Retailer2Retailer: Why networking works

Home Columns Retailer2retailer Retailer2Retailer: Why networking works

March 30/April 6, 2015; Volume 28/Number 20

By Scott Perron

I read an article recently written by one of the industry trainers for whom I have a great deal of respect, speaking negatively about the “art” of networking. My goal is never to bash a colleague and I’m not going to start now, but without a doubt in my mind, networking is not only a phenomenal way to build a business, but it has many other hidden benefits as well.

As newbies to this market for the last two and a half years and being in business under our new brand, 24-7 Floors, since October 2014, we needed a way to launch our company and get connected to the people who are in the know here in the Sunshine State.

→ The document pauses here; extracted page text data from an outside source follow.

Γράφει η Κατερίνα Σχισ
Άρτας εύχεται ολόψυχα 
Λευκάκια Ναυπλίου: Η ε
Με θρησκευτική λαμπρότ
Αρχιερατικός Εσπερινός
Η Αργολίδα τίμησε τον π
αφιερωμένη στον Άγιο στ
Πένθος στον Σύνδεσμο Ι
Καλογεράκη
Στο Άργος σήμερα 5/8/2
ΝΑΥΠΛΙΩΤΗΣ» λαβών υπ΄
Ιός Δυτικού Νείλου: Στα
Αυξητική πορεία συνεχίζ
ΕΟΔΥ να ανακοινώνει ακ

So let’s talk results. In the first five months of our business almost 85% of of our tickets and 79% of our revenue has been generated by some form of networking. The only advertising dollars we spent outside of those efforts was for a two-month stint in a local direct mailing piece that yielded enough dollars to cover the ad costs but resulted in one-sixth the return on investment of networking.

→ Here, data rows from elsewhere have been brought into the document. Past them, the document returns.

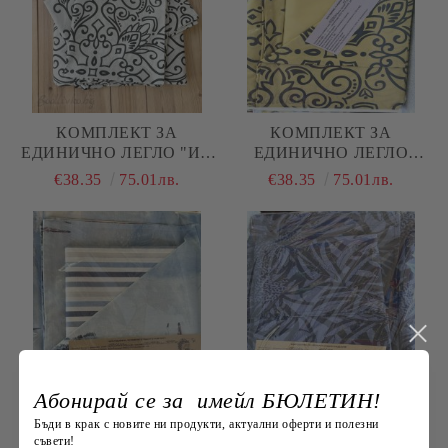
КОМПЛЕКТ ЗА
КОМПЛЕКТ ЗА
ЕДИНИЧНО ЛЕГЛО "ИН
ЕДИНИЧНО ЛЕГЛО
И ЯН"
"ЖЪЛТИ ОРНАМЕНТИ"
€38.35
75.01лв.
€38.35
75.01лв.
Абонирай се за имейл БЮЛЕТИН!
КОМПЛЕКТ ЗА
КОМПЛЕКТ ЗА
Бъди в крак с новите ни продукти, актуални оферти и полезни
ЕДИНИЧНО ЛЕГЛО
ЕДИНИЧНО ЛЕГЛО
съвети!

Let me explain a few things about how our operation differs from the mainstream flooring retail locations. We operate out of an industrial location off the beaten path, and we do not maintain typical retail hours. As one might imagine, this frees us up to go out and hunt down work while others are waiting for it to come in. In addition, we utilize technology to communicate with our clients in ways most of our competition cannot get their hands on. We are also working on perfecting the system through which a referral or lead enters our business, all the way to the delivery of our thank you gift. It used to be, “Build it and they will come,” but for us it’s “Build it and they will call or email.”

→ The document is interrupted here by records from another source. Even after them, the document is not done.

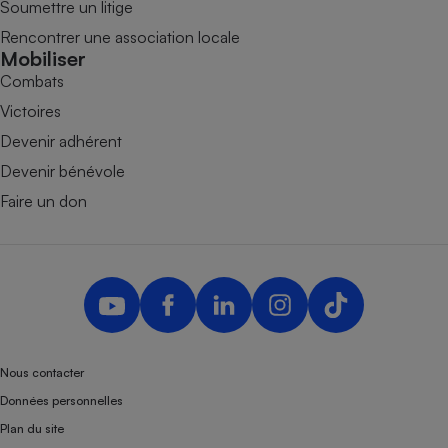
Soumettre un litige
Rencontrer une association locale
Mobiliser
Combats
Victoires
Devenir adhérent
Devenir bénévole
Faire un don
Nous contacter
Données personnelles
Plan du site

Between our sales staff of two, we spend approximately 10 to 16 hours per week networking directly with those who can refer us business. It varies, as some networking includes weekly meetings or lunches, and some happen monthly. In calculating the dollar volume we have received from just one networking group we attend, from Oct. 1 to Feb. 28 we received $42,000 in closed business with an average margin of more than 40%. The annual investment for this group is $1,100, including a meal each week. That is an average of $8,000 per month which, annualized, could spell close to $100,000 in business and possibly $35,000 to $40,000 in gross profit dollars for $1,100 in cost and 75 hours of time for the year. My guess is you spend a lot more time making much less money.

Other benefits include introductions to new businesses with qualified professionals whom we will use personally and refer to clients. In fact, last month I gave out 18 referrals to one of my groups and, in turn, they referred me. When I remodeled our building I used at least 10 contractors and professionals in our groups for everything from insurance to painting.

We watch out for each other, listen for referrals to give our partners and spend time together in social settings. I am most honored to call these people my friends, and from the infancy of our involvement I saw long-lasting relationships being forged as many of these folks have been together for years.

If networking is a bad thing, then I should undoubtedly be in a timeout.